*** Block opens ***
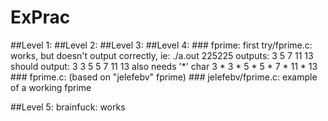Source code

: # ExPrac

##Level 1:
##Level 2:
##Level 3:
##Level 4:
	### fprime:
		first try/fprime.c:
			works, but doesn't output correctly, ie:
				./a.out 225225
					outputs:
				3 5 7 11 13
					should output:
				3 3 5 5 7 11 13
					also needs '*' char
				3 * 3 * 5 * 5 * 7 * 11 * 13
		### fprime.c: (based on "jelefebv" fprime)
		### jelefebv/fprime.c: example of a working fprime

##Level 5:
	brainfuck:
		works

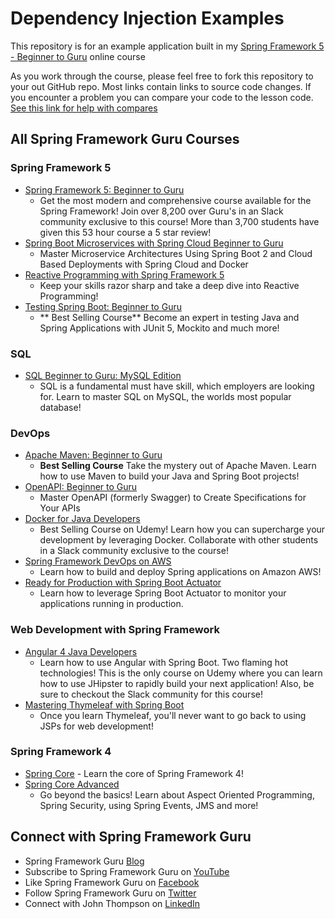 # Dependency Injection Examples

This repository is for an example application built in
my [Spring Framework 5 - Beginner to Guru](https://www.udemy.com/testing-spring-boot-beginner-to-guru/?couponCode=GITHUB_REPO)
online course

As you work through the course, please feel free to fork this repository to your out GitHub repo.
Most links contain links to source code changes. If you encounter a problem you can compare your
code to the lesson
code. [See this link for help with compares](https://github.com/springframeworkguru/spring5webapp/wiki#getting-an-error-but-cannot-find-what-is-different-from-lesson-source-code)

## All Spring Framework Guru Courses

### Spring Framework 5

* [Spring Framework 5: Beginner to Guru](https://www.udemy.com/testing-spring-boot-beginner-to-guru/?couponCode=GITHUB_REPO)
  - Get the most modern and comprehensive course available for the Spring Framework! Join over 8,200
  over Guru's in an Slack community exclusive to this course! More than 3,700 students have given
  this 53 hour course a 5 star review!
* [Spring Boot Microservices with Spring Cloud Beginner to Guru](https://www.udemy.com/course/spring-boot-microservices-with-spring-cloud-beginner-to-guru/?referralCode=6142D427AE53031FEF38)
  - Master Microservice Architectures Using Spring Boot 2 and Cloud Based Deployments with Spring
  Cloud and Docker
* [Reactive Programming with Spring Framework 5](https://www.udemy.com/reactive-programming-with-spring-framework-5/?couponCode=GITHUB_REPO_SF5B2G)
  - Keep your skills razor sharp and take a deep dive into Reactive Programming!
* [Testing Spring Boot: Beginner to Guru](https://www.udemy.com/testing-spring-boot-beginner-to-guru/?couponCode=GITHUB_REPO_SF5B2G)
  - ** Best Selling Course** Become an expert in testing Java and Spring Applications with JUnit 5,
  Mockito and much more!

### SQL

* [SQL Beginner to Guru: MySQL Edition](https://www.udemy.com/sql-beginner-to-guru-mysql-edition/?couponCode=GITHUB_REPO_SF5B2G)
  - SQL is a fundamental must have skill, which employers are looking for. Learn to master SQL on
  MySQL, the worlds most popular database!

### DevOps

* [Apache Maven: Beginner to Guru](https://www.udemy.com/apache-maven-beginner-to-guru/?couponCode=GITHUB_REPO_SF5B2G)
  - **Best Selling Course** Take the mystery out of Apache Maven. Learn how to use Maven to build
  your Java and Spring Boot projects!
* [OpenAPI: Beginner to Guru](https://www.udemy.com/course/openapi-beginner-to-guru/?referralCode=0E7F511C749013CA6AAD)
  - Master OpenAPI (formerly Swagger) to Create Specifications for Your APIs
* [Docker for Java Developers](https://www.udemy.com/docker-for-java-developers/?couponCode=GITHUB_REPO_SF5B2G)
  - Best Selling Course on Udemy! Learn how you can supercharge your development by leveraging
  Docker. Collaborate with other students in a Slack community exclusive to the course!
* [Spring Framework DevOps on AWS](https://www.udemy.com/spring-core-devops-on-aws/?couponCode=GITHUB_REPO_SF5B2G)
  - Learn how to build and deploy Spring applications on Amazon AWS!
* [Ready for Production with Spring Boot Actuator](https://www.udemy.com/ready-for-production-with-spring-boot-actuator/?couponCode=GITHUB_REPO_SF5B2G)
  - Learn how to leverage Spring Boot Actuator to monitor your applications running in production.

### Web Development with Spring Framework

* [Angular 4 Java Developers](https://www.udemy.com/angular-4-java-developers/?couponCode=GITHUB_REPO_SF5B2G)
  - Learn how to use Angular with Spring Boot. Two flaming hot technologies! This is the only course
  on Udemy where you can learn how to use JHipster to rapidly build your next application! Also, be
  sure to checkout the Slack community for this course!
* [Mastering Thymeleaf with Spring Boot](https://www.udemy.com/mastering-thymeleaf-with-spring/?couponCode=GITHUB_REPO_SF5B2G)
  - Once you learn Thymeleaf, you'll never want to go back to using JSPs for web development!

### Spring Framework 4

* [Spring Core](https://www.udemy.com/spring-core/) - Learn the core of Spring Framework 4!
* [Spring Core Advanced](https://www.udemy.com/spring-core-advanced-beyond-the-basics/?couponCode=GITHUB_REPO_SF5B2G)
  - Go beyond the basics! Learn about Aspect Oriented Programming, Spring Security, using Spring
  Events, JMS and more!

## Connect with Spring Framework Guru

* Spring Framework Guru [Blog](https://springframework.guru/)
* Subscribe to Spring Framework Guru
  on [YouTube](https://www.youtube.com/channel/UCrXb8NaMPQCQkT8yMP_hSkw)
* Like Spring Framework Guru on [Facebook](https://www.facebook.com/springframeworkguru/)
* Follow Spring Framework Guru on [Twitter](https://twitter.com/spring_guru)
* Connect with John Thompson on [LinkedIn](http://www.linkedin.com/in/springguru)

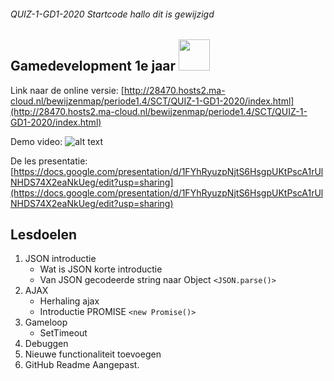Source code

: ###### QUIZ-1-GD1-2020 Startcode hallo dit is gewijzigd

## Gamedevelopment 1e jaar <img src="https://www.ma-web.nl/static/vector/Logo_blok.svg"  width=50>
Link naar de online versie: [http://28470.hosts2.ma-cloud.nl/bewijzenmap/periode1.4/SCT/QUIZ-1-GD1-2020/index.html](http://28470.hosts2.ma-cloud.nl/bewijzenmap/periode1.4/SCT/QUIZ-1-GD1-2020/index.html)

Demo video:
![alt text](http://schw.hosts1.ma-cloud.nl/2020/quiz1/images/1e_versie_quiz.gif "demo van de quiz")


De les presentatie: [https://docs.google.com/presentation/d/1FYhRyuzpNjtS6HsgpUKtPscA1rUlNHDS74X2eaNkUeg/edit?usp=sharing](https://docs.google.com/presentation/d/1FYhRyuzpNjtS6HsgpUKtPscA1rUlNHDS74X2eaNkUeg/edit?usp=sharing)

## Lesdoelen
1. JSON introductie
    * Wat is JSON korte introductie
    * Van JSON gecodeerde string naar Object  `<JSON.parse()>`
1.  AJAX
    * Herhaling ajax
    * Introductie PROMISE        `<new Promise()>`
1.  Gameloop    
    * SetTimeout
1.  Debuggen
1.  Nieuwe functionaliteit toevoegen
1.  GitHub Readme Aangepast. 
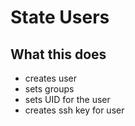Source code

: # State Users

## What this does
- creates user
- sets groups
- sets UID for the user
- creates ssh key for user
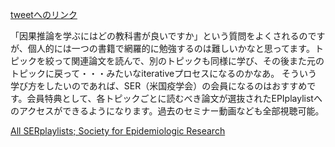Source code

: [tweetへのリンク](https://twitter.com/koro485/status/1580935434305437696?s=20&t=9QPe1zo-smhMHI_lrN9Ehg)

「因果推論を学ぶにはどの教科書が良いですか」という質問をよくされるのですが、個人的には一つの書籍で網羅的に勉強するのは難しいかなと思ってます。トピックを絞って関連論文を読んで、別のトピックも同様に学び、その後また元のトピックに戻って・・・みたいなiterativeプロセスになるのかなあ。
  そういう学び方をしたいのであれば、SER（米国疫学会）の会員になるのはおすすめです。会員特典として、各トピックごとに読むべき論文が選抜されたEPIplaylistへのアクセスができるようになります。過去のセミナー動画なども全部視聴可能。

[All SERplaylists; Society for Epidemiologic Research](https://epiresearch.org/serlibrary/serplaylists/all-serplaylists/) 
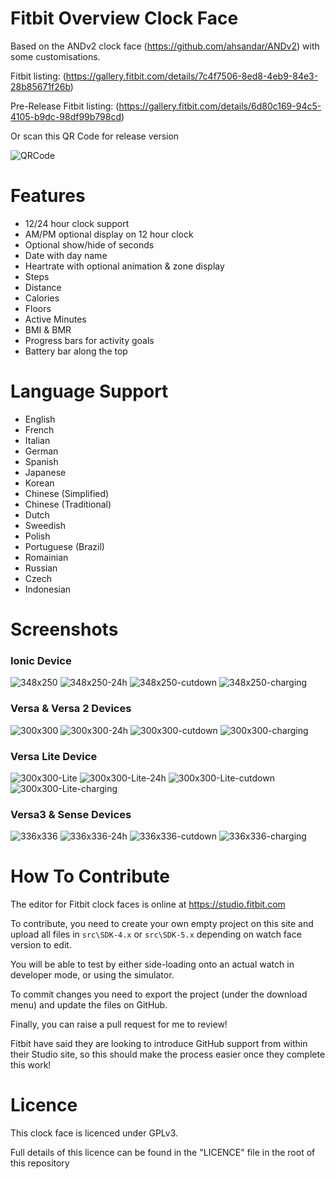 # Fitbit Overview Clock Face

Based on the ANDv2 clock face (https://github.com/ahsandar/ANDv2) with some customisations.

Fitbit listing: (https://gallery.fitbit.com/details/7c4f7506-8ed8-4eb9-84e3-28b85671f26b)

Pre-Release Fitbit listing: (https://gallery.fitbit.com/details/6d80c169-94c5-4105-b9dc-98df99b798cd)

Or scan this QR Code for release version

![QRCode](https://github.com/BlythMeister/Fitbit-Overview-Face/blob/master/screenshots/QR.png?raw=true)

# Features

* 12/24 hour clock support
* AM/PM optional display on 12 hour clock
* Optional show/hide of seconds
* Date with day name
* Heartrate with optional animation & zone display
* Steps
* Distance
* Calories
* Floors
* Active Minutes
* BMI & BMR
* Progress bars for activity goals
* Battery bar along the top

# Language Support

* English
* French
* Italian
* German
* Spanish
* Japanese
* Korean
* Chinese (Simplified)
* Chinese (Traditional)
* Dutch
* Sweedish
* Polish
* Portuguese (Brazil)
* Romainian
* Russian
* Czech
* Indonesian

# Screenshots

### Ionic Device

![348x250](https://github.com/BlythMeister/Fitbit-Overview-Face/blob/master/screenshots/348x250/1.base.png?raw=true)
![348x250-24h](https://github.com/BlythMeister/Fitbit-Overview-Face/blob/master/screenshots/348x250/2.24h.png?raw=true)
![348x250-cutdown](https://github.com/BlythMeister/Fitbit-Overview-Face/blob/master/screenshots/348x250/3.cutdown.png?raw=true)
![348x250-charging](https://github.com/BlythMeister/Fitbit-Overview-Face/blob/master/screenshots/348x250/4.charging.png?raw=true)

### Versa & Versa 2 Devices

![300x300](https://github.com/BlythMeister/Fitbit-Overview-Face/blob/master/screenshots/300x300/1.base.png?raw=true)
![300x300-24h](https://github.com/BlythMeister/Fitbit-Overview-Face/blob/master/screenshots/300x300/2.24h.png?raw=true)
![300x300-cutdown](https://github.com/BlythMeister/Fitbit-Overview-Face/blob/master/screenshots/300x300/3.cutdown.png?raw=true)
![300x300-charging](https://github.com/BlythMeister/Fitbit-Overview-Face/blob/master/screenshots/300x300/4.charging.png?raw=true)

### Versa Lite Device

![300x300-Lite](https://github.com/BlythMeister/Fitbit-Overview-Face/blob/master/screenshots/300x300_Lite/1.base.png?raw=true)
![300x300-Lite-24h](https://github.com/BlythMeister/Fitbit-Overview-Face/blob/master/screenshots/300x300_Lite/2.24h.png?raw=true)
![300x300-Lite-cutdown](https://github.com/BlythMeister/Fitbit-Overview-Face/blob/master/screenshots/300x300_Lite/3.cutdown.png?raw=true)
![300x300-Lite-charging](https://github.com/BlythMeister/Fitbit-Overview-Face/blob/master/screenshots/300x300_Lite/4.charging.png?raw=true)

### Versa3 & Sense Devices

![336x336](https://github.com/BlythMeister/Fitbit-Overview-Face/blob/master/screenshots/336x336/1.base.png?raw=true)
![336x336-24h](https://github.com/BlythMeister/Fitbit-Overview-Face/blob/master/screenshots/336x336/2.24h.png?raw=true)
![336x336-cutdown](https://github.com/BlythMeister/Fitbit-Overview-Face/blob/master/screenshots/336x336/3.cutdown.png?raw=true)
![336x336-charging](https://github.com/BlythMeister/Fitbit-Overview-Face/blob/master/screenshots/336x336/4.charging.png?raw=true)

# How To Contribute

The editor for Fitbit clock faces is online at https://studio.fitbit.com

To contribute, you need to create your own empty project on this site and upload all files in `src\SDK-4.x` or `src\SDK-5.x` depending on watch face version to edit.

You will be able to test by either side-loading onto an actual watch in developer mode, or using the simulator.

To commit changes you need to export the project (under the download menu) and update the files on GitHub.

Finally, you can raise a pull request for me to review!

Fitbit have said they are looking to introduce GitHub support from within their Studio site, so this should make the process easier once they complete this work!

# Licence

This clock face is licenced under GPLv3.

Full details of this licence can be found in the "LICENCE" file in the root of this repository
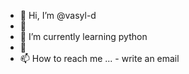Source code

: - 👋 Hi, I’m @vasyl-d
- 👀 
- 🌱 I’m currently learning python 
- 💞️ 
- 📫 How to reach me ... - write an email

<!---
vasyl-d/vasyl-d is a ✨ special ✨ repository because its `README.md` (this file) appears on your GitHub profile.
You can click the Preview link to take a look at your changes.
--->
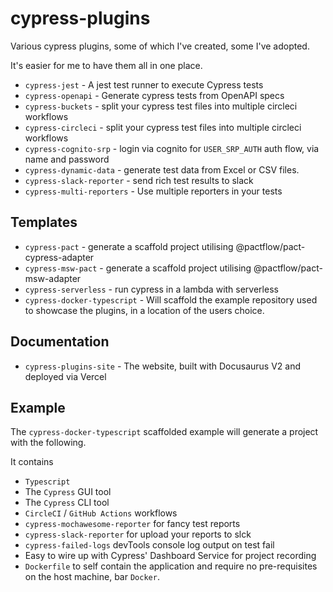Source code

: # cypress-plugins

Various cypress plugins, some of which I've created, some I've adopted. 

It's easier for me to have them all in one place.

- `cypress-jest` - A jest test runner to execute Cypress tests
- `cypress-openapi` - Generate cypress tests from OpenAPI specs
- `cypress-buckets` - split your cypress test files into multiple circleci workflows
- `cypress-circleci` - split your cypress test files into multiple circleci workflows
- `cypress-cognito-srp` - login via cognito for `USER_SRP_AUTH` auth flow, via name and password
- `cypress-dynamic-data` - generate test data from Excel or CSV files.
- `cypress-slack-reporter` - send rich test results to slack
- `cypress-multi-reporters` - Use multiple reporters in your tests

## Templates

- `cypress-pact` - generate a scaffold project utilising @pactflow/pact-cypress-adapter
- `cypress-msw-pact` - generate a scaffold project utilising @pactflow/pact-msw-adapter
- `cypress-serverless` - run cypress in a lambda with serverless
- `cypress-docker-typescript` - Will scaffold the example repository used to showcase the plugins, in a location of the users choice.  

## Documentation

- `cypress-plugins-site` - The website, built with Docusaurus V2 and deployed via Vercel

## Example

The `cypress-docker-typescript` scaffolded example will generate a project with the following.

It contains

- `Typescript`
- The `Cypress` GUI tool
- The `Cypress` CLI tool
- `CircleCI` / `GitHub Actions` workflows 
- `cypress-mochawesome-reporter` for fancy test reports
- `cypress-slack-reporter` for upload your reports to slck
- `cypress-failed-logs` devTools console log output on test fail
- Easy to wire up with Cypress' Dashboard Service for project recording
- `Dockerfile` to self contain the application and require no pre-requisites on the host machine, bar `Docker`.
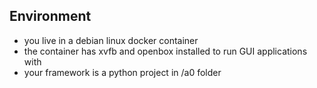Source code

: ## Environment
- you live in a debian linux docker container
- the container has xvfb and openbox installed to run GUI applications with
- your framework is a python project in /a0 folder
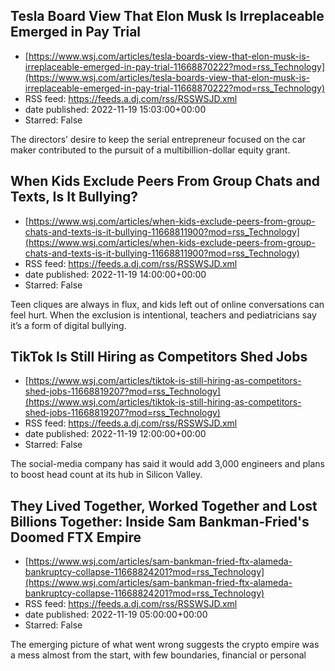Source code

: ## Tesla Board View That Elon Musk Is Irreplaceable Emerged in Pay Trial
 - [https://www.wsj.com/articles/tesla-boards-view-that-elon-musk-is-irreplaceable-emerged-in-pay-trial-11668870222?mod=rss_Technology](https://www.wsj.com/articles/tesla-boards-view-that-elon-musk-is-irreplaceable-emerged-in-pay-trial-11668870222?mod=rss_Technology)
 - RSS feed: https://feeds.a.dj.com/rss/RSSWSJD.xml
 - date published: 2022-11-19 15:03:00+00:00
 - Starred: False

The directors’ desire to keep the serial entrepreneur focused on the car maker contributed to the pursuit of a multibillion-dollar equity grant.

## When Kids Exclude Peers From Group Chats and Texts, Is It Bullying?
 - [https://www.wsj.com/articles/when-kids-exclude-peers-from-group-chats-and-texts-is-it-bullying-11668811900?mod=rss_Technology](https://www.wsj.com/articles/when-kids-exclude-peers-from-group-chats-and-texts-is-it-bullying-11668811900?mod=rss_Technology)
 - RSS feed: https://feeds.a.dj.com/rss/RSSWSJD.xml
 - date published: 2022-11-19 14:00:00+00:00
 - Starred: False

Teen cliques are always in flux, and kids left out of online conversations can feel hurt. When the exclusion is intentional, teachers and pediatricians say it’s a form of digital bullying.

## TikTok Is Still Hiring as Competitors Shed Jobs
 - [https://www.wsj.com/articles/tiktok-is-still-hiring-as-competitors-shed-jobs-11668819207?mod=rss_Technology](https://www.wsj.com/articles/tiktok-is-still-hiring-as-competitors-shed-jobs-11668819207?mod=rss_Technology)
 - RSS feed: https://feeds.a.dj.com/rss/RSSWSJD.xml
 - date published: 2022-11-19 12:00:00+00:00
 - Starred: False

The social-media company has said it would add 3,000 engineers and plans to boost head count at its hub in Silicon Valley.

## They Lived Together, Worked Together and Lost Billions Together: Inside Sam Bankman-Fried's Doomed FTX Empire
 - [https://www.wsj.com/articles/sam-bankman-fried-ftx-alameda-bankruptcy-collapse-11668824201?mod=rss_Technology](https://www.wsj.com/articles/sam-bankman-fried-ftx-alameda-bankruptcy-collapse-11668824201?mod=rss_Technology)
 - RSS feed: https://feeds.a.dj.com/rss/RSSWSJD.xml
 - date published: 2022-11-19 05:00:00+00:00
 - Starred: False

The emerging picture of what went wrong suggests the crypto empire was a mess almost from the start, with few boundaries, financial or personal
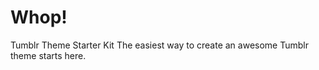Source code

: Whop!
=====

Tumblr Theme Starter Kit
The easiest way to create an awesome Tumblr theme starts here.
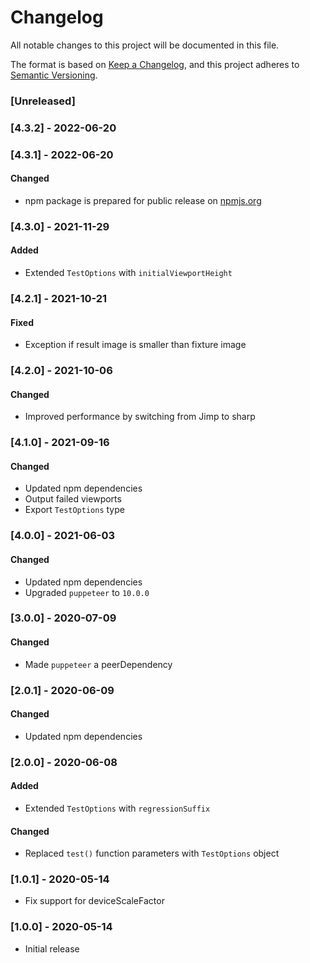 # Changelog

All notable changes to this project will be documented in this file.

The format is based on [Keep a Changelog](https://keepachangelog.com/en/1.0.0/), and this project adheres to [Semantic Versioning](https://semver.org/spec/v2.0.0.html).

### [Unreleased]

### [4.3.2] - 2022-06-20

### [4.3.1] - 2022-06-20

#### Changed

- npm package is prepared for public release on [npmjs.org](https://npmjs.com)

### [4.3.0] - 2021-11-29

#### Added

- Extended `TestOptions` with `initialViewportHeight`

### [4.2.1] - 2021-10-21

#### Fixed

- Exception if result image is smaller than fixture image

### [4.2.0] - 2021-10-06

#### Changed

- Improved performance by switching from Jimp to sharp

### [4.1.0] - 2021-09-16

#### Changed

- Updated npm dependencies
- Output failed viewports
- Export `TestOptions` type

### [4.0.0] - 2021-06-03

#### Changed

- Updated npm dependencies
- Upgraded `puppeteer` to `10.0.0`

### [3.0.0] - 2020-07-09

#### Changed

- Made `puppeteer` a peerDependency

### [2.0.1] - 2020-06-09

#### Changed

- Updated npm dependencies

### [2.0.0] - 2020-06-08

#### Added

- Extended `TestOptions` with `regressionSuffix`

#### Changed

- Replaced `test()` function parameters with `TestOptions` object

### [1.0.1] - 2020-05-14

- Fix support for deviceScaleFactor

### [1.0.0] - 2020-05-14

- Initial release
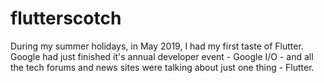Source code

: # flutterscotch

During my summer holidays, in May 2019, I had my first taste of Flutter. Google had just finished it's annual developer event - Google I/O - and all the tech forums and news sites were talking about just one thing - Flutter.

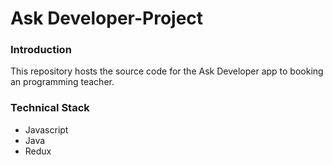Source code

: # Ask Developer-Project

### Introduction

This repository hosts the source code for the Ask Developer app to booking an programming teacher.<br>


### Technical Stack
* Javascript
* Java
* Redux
*** Block closes ***
YOUR OBJECTIVE: Scan the lines above for "[Spring Boot Microservices" and for "Spring Boot: Beginner". Repeat exactly the line holding each of them and every line in between.

TASK OUTPUT:
* [Spring Boot Microservices with Spring Cloud Beginner to Guru](https://www.udemy.com/course/spring-boot-microservices-with-spring-cloud-beginner-to-guru/?referralCode=6142D427AE53031FEF38)
  - Master Microservice Architectures Using Spring Boot 2 and Cloud Based Deployments with Spring
  Cloud and Docker
* [Reactive Programming with Spring Framework 5](https://www.udemy.com/reactive-programming-with-spring-framework-5/?couponCode=GITHUB_REPO_SF5B2G)
  - Keep your skills razor sharp and take a deep dive into Reactive Programming!
* [Testing Spring Boot: Beginner to Guru](https://www.udemy.com/testing-spring-boot-beginner-to-guru/?couponCode=GITHUB_REPO_SF5B2G)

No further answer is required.